Aveva le guance arrossate, forse perché si sentiva esposto a danzare in mezzo a tutta quella gente più esperta di lui; Alexander aveva sempre amato il suo arrossire, somatizzava la tenerezza infinita che portava dentro e che gli dava ogni giorno.

«Oh, è innamorato» sospirò Lady Lovett. «Che bello l'amore. Tu non mi guardi mai così!»

«Lo faccio, ma solo quando non mi stai guardando, dunque non te ne accorgi.»

Alexander sorrise. Harvey ballava con Sarah, avrebbero pensato che fosse lei al termine di quello sguardo. Tutto andava secondo i piani.

«Scusami» mormorò Hector, superando appena il volume della musica. «Mi ero sbagliato.»

Alexander si fece violenza e distolse lo sguardo dai Connor per portarlo su Hector. «Capita anche ai migliori.»

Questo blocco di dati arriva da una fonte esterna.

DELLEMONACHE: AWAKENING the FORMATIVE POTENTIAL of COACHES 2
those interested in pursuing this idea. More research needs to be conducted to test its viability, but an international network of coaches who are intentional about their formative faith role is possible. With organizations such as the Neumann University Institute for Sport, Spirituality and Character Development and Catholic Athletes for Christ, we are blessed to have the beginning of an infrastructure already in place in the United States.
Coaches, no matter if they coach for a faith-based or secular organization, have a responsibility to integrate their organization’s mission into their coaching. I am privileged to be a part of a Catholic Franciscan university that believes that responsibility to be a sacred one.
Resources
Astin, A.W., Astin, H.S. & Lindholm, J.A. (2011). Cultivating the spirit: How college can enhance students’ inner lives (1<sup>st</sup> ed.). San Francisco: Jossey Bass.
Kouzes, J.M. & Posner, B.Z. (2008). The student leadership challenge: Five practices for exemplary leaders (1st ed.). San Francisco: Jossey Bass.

«Spero che sarai felice, adesso. Te lo meriti.»

«Quanto hai bevuto, fratello? Sicuro di star bene?»

Hector gli diede una spallata affettuosa. «Idiota.»

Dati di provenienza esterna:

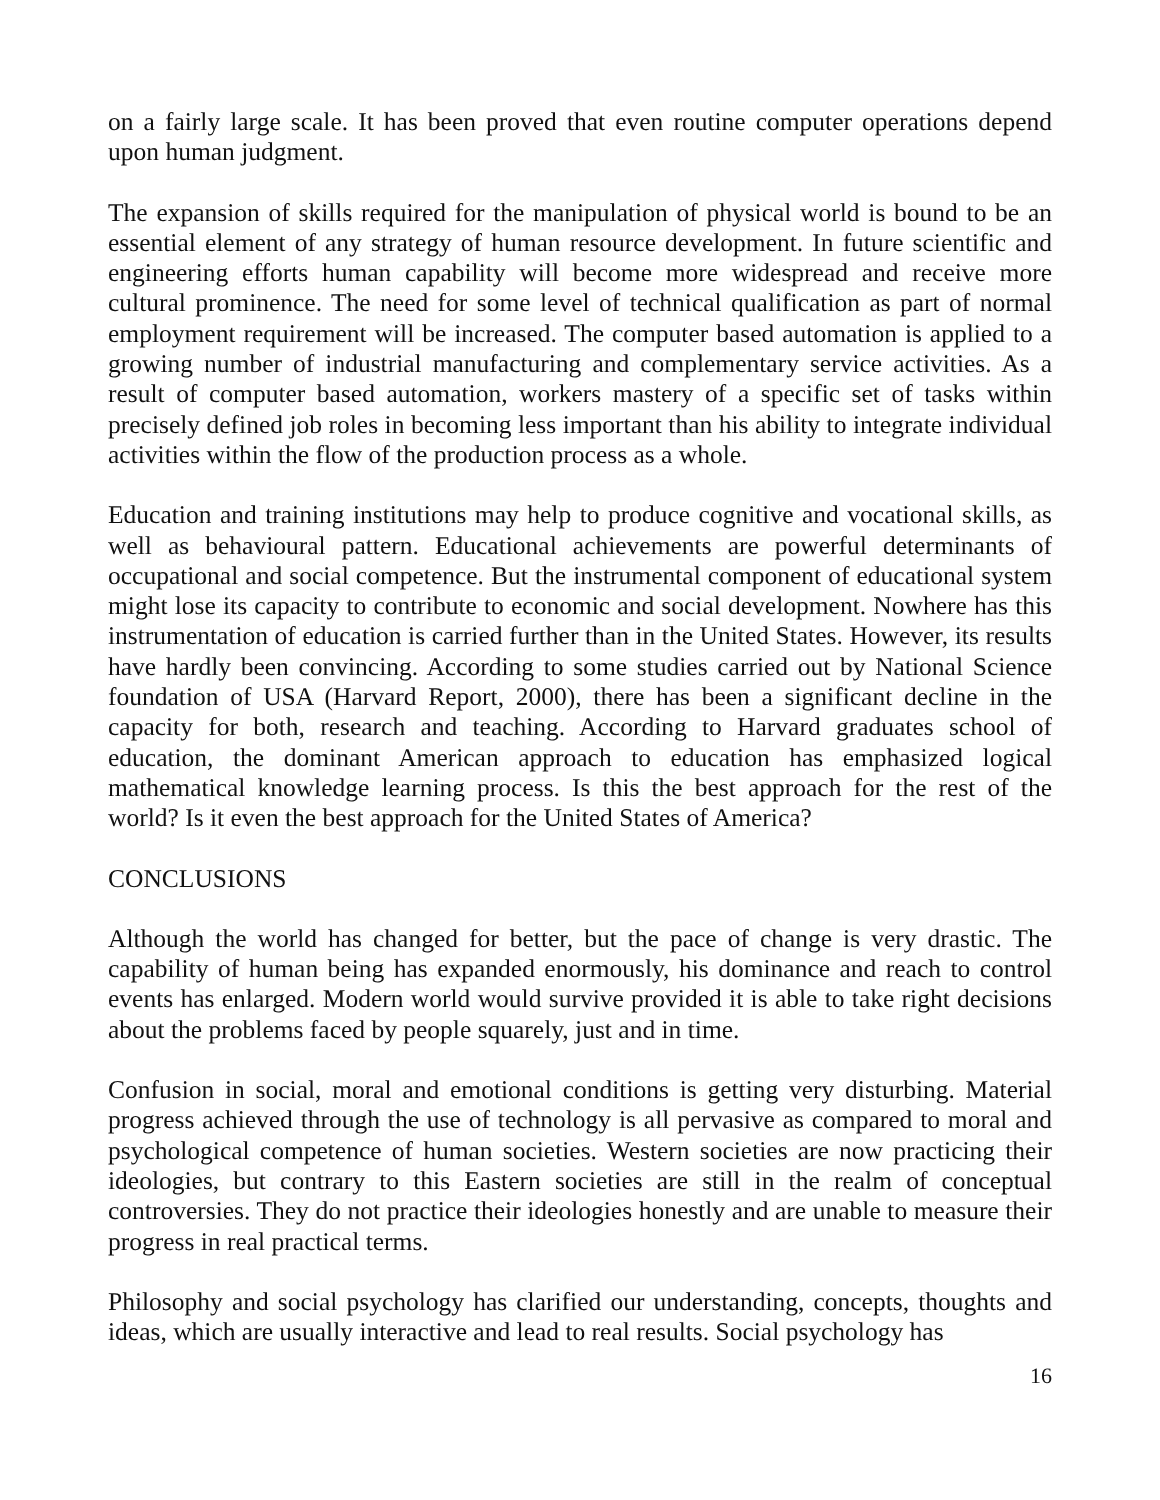on a fairly large scale. It has been proved that even routine computer operations depend upon human judgment.
The expansion of skills required for the manipulation of physical world is bound to be an essential element of any strategy of human resource development. In future scientific and engineering efforts human capability will become more widespread and receive more cultural prominence. The need for some level of technical qualification as part of normal employment requirement will be increased. The computer based automation is applied to a growing number of industrial manufacturing and complementary service activities. As a result of computer based automation, workers mastery of a specific set of tasks within precisely defined job roles in becoming less important than his ability to integrate individual activities within the flow of the production process as a whole.
Education and training institutions may help to produce cognitive and vocational skills, as well as behavioural pattern. Educational achievements are powerful determinants of occupational and social competence. But the instrumental component of educational system might lose its capacity to contribute to economic and social development. Nowhere has this instrumentation of education is carried further than in the United States. However, its results have hardly been convincing. According to some studies carried out by National Science foundation of USA (Harvard Report, 2000), there has been a significant decline in the capacity for both, research and teaching. According to Harvard graduates school of education, the dominant American approach to education has emphasized logical mathematical knowledge learning process. Is this the best approach for the rest of the world? Is it even the best approach for the United States of America?
CONCLUSIONS
Although the world has changed for better, but the pace of change is very drastic. The capability of human being has expanded enormously, his dominance and reach to control events has enlarged. Modern world would survive provided it is able to take right decisions about the problems faced by people squarely, just and in time.
Confusion in social, moral and emotional conditions is getting very disturbing. Material progress achieved through the use of technology is all pervasive as compared to moral and psychological competence of human societies. Western societies are now practicing their ideologies, but contrary to this Eastern societies are still in the realm of conceptual controversies. They do not practice their ideologies honestly and are unable to measure their progress in real practical terms.
Philosophy and social psychology has clarified our understanding, concepts, thoughts and ideas, which are usually interactive and lead to real results. Social psychology has
16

«Ed eccolo di nuovo!» esclamò Alexander, soddisfatto.

Sua moglie e suo cognato continuavano a danzare al centro della pista. Suo fratello, accanto a lui, aveva smesso di essere così sospettoso. I nobili in quella stanza sembravano essersi bevuti la storia d'amore dietro al matrimonio.

Quello era il primo giorno della sua nuova vita.

Note autrice
Beh, che dire signore, signori e signorə? Gioie all’orizzonte! Gioie all’orizzonte per Sarah, per Harvey, per Alexander e persino per Hector e Margaret! O almeno, beh, così sembra... vedremo un po’ quanto potrà durare.
Per la prima parte di questo libro mi sono un po’ sbizzarrita con le dolcezze, lo ammetto. Spero di non risultare troppo mielosa, ma penso che almeno un po’ di fiato questi sconclusionati meritino di tirarlo. Per i disastri c’è sempre tempo (e ce ne sarà).
Vi avevo anticipato che l’Hector dello scorso libro era l’Hector visto da Harvey (che lui non sopporta e dunque tratta in modo freddo) mentre questo Hector sarebbe stato l’Hector di Alexander (a cui vuole un gran bene benché da uomo cishet del 1800 sia emotivamente stitico e quasi sempre incapace di dimostrarlo). Vi piace questo nuovo Hector? Avrà un ruolo importantissimo nella storia più avanti.
Alexander si sta già lisciando le mani al pensiero della splendida luna di miele che ha organizzato in gran segreto, che avrà luogo tra due capitoli (e dunque per voi verrà pubblicata il quattordici febbraio, la festa degli innamorati), mentre la settimana prossima avrete niente meno che... la prima notte di nozze! Un po’ di meritatissimo divertimento per i personaggi coinvolti.
I matrimoni dell’età vittoriana erano tutti a immagine e somiglianza di quello della regina Vittoria, che nel 1840 si sposò in una sfarzosissima cerimonia che ha avuto un’influenza persino nel modo in cui noi ancora celebriamo questa unione.
Lungo abito bianco? Bouquet? Lancio del riso? Tutta farina del suo sacco, che ha dettato moda per i decenni ma anche i secoli a venire, moda che noi ancora seguiamo!
Al tempo dei nostri personaggi, si andava perdendo la tradizione di mandare messaggi con i colori e coi fiori, ma Alexander è un’anima all’antica ed è votato alla moda quindi un po’ di pillole sui colori degli abiti e sui profumati fiori al suo matrimonio non poteva non snocciolarli.
Esamineremo qualche abito e qualche fiore anche nel prossimo capitolo, ma non vi dico di più. Se non che forse qualche abito finirà per terra ;)
Alla prossima settimana e spero che stiate passando una bellissima giornata!